In Windsor Heights, Iowa, 35-year-old Geoffrey Wood, the chief operating officer of Startup Genome, said he signed on for the state’s co-op, CoOportunity Health, because he had grown tired of dealing with his previous insurer, Aetna Inc.’s subsidiary Coventry Health Care Inc.

‘New Guy’

“Given the choice between them, as the incumbent company, and an innovative company trying to do something different, I didn’t feel like I had much choice,” Wood said in a telephone interview. “I decided to give the new guy a shot.”

Cynthia Michener, an spokeswoman for Hartford, Connecticut- based Aetna, said Coventry’s advantages for enrollees include experience with the Iowa health-care system and stability. She declined to discuss Wood’s case without authorization from him.

“Coventry Health Care has served Iowans for more than two decades, and knows the community and its health-care needs well,” Michener said in an e-mail. “We have long-standing experience of providing health insurance and benefits and helping members access care, and a track record of financial stability to pay claims.”

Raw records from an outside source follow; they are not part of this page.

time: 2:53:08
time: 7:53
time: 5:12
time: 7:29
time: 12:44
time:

About 4 million Americans have signed up for private health plans using new marketplaces created by the law, the U.S. government says. The Congressional Budget Office projects 6 million will enroll this year, a reduction of 1 million from estimates before the troubled introduction of the law began in October.

Slow Starts

It hasn’t been a smooth road for some of the co-ops. The computer bugs and errors that prevented many Americans from signing up for coverage in October and November took a toll and, in some states, the startups continue to struggle.

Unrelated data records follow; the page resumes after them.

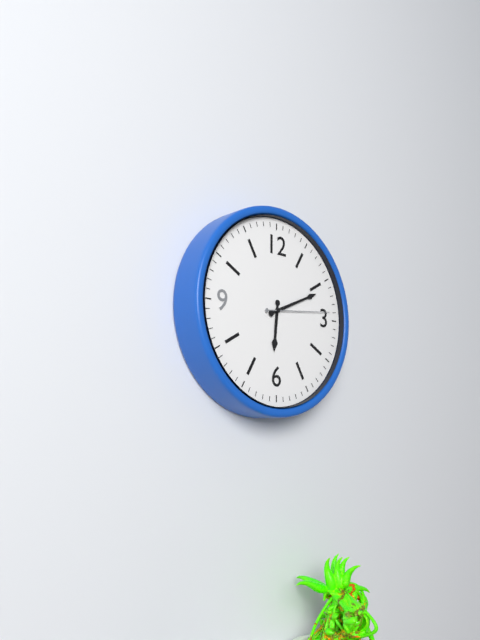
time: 6:11:14
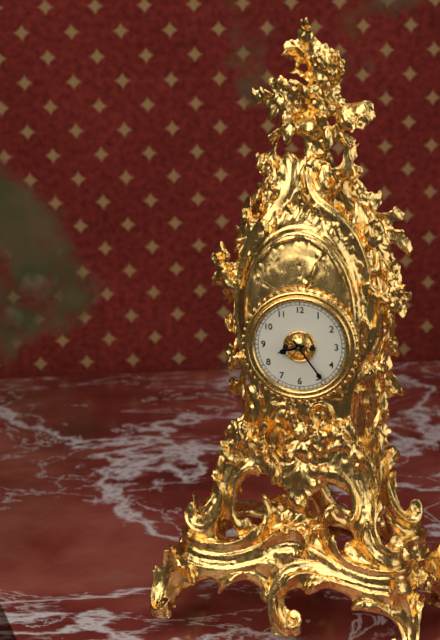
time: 8:24
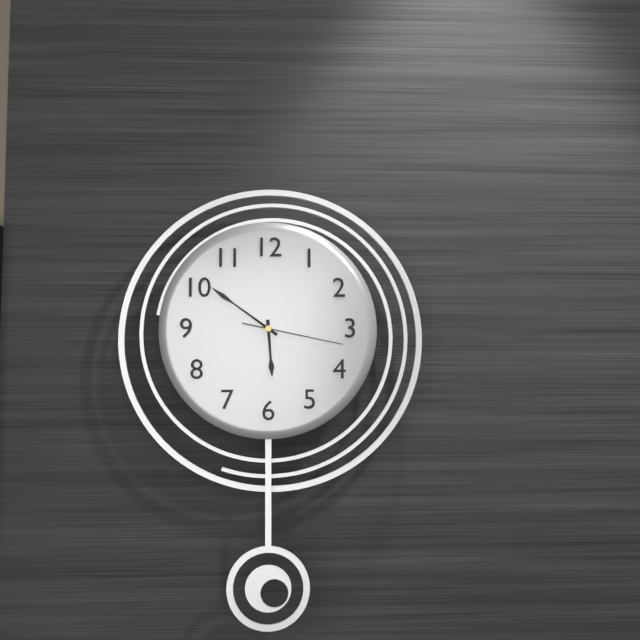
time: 5:51:17
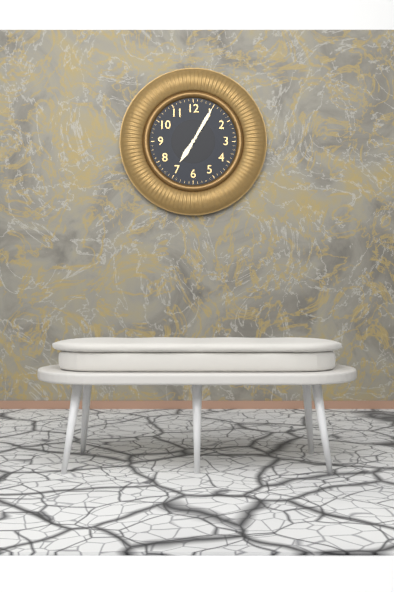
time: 7:05
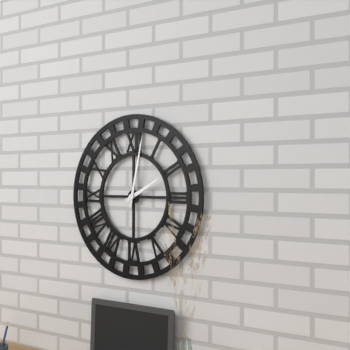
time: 2:02
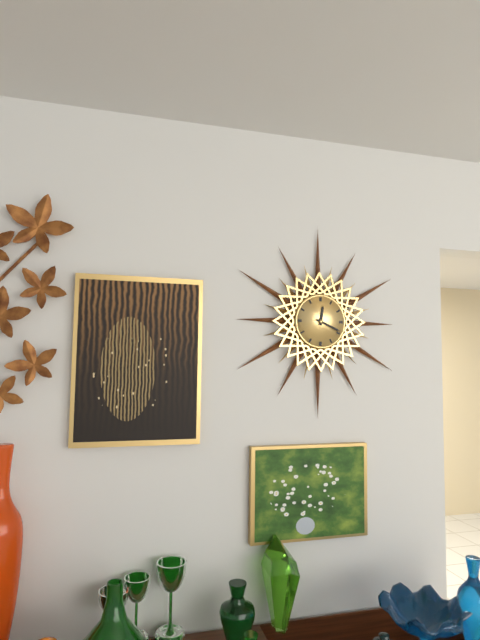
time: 12:19
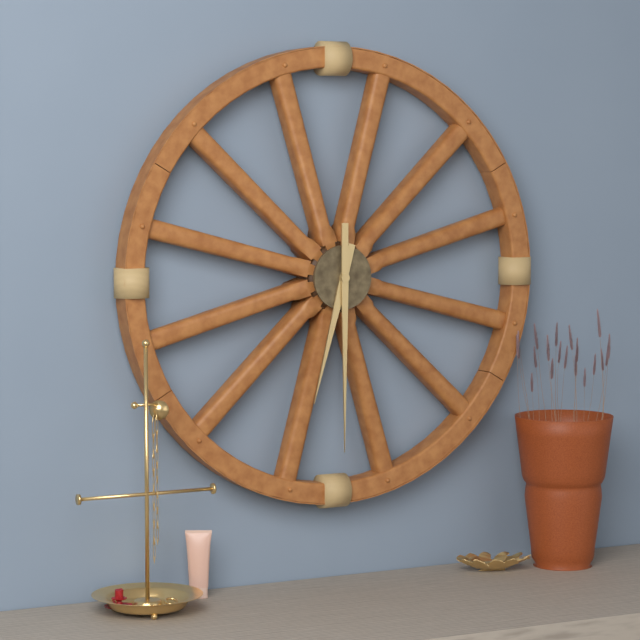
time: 6:30
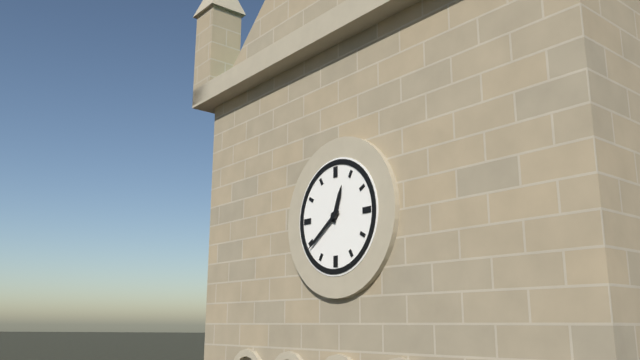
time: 12:39
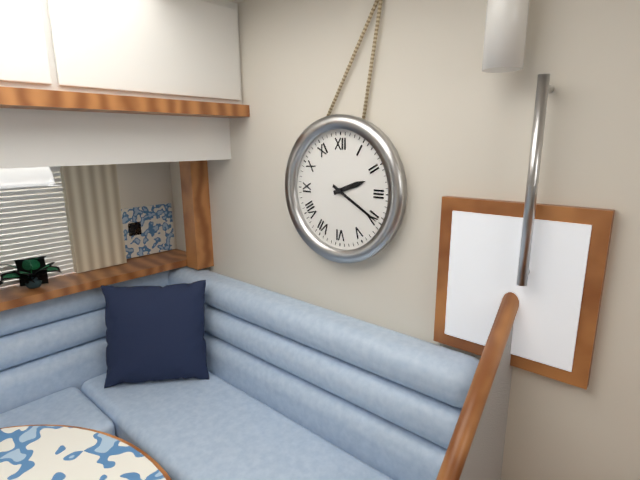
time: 2:20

Co-ops in Maryland, Oregon and Massachusetts, for instance, haven’t hit their target enrollments because their state-run exchanges still aren’t functioning well. And Vermont’s co-op dissolved in September, returning its federal solvency loans, after state regulators denied it an insurance license, saying the company’s enrollment expectations were unrealistic and its proposed rates weren’t competitive.

“They’re finding their way to us off the exchange, fortunately,” Dawn Bonder, CEO of Oregon’s Health Republic Insurance, one of two co-ops in the state, said in a phone interview. She estimated the company signed up about 4 percent to 5 percent of customers using Oregon’s exchange, which had enrolled about 33,800 people by February, according to the U.S. government.